| Problem |
Repeat word for word, please, only the lines from the one that includes "APPLIED ECOLOGY AND" through the final line of the data.

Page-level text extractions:
------------------------------------------------------------
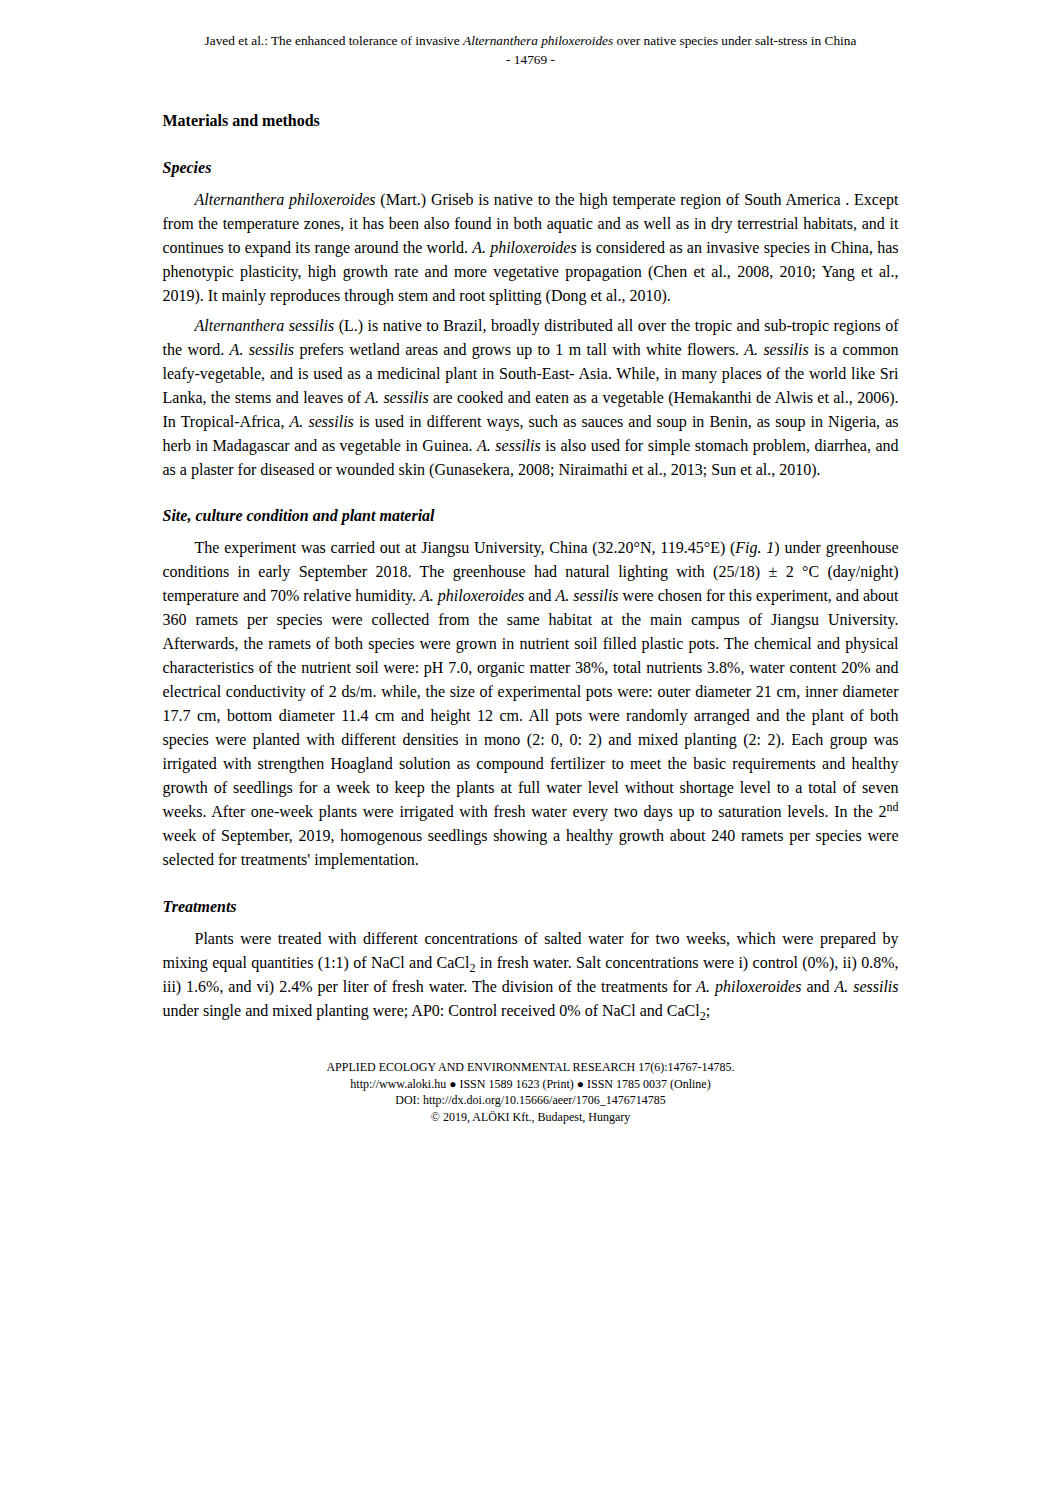Javed et al.: The enhanced tolerance of invasive Alternanthera philoxeroides over native species under salt-stress in China
- 14769 -
Materials and methods
Species
Alternanthera philoxeroides (Mart.) Griseb is native to the high temperate region of South America . Except from the temperature zones, it has been also found in both aquatic and as well as in dry terrestrial habitats, and it continues to expand its range around the world. A. philoxeroides is considered as an invasive species in China, has phenotypic plasticity, high growth rate and more vegetative propagation (Chen et al., 2008, 2010; Yang et al., 2019). It mainly reproduces through stem and root splitting (Dong et al., 2010).
Alternanthera sessilis (L.) is native to Brazil, broadly distributed all over the tropic and sub-tropic regions of the word. A. sessilis prefers wetland areas and grows up to 1 m tall with white flowers. A. sessilis is a common leafy-vegetable, and is used as a medicinal plant in South-East- Asia. While, in many places of the world like Sri Lanka, the stems and leaves of A. sessilis are cooked and eaten as a vegetable (Hemakanthi de Alwis et al., 2006). In Tropical-Africa, A. sessilis is used in different ways, such as sauces and soup in Benin, as soup in Nigeria, as herb in Madagascar and as vegetable in Guinea. A. sessilis is also used for simple stomach problem, diarrhea, and as a plaster for diseased or wounded skin (Gunasekera, 2008; Niraimathi et al., 2013; Sun et al., 2010).
Site, culture condition and plant material
The experiment was carried out at Jiangsu University, China (32.20°N, 119.45°E) (Fig. 1) under greenhouse conditions in early September 2018. The greenhouse had natural lighting with (25/18) ± 2 °C (day/night) temperature and 70% relative humidity. A. philoxeroides and A. sessilis were chosen for this experiment, and about 360 ramets per species were collected from the same habitat at the main campus of Jiangsu University. Afterwards, the ramets of both species were grown in nutrient soil filled plastic pots. The chemical and physical characteristics of the nutrient soil were: pH 7.0, organic matter 38%, total nutrients 3.8%, water content 20% and electrical conductivity of 2 ds/m. while, the size of experimental pots were: outer diameter 21 cm, inner diameter 17.7 cm, bottom diameter 11.4 cm and height 12 cm. All pots were randomly arranged and the plant of both species were planted with different densities in mono (2: 0, 0: 2) and mixed planting (2: 2). Each group was irrigated with strengthen Hoagland solution as compound fertilizer to meet the basic requirements and healthy growth of seedlings for a week to keep the plants at full water level without shortage level to a total of seven weeks. After one-week plants were irrigated with fresh water every two days up to saturation levels. In the 2nd week of September, 2019, homogenous seedlings showing a healthy growth about 240 ramets per species were selected for treatments' implementation.
Treatments
Plants were treated with different concentrations of salted water for two weeks, which were prepared by mixing equal quantities (1:1) of NaCl and CaCl2 in fresh water. Salt concentrations were i) control (0%), ii) 0.8%, iii) 1.6%, and vi) 2.4% per liter of fresh water. The division of the treatments for A. philoxeroides and A. sessilis under single and mixed planting were; AP0: Control received 0% of NaCl and CaCl2;
APPLIED ECOLOGY AND ENVIRONMENTAL RESEARCH 17(6):14767-14785.
http://www.aloki.hu ● ISSN 1589 1623 (Print) ● ISSN 1785 0037 (Online)
DOI: http://dx.doi.org/10.15666/aeer/1706_1476714785
© 2019, ALÖKI Kft., Budapest, Hungary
------------------------------------------------------------
| Written answer |
APPLIED ECOLOGY AND ENVIRONMENTAL RESEARCH 17(6):14767-14785.
http://www.aloki.hu ● ISSN 1589 1623 (Print) ● ISSN 1785 0037 (Online)
DOI: http://dx.doi.org/10.15666/aeer/1706_1476714785
© 2019, ALÖKI Kft., Budapest, Hungary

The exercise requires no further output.